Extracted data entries
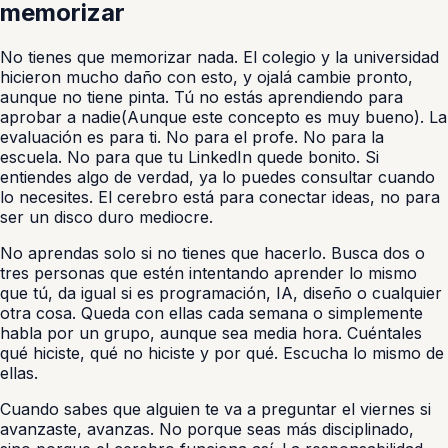
memorizar
No tienes que memorizar nada. El colegio y la universidad
hicieron mucho daño con esto, y ojalá cambie pronto,
aunque no tiene pinta. Tú no estás aprendiendo para
aprobar a nadie(Aunque este concepto es muy bueno). La
evaluación es para ti. No para el profe. No para la
escuela. No para que tu LinkedIn quede bonito. Si
entiendes algo de verdad, ya lo puedes consultar cuando
lo necesites. El cerebro está para conectar ideas, no para
ser un disco duro mediocre.
No aprendas solo si no tienes que hacerlo. Busca dos o
tres personas que estén intentando aprender lo mismo
que tú, da igual si es programación, IA, diseño o cualquier
otra cosa. Queda con ellas cada semana o simplemente
habla por un grupo, aunque sea media hora. Cuéntales
qué hiciste, qué no hiciste y por qué. Escucha lo mismo de
ellas.
Cuando sabes que alguien te va a preguntar el viernes si
avanzaste, avanzas. No porque seas más disciplinado,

**WHAT THE EXERCISE ASKS**
Ending at the line with "que tú, da igual", reproduce exactly the lines that begin at the top of the data, and include no pictures.

**RESPONSE TO THE TASK**
memorizar
No tienes que memorizar nada. El colegio y la universidad
hicieron mucho daño con esto, y ojalá cambie pronto,
aunque no tiene pinta. Tú no estás aprendiendo para
aprobar a nadie(Aunque este concepto es muy bueno). La
evaluación es para ti. No para el profe. No para la
escuela. No para que tu LinkedIn quede bonito. Si
entiendes algo de verdad, ya lo puedes consultar cuando
lo necesites. El cerebro está para conectar ideas, no para
ser un disco duro mediocre.
No aprendas solo si no tienes que hacerlo. Busca dos o
tres personas que estén intentando aprender lo mismo
que tú, da igual si es programación, IA, diseño o cualquier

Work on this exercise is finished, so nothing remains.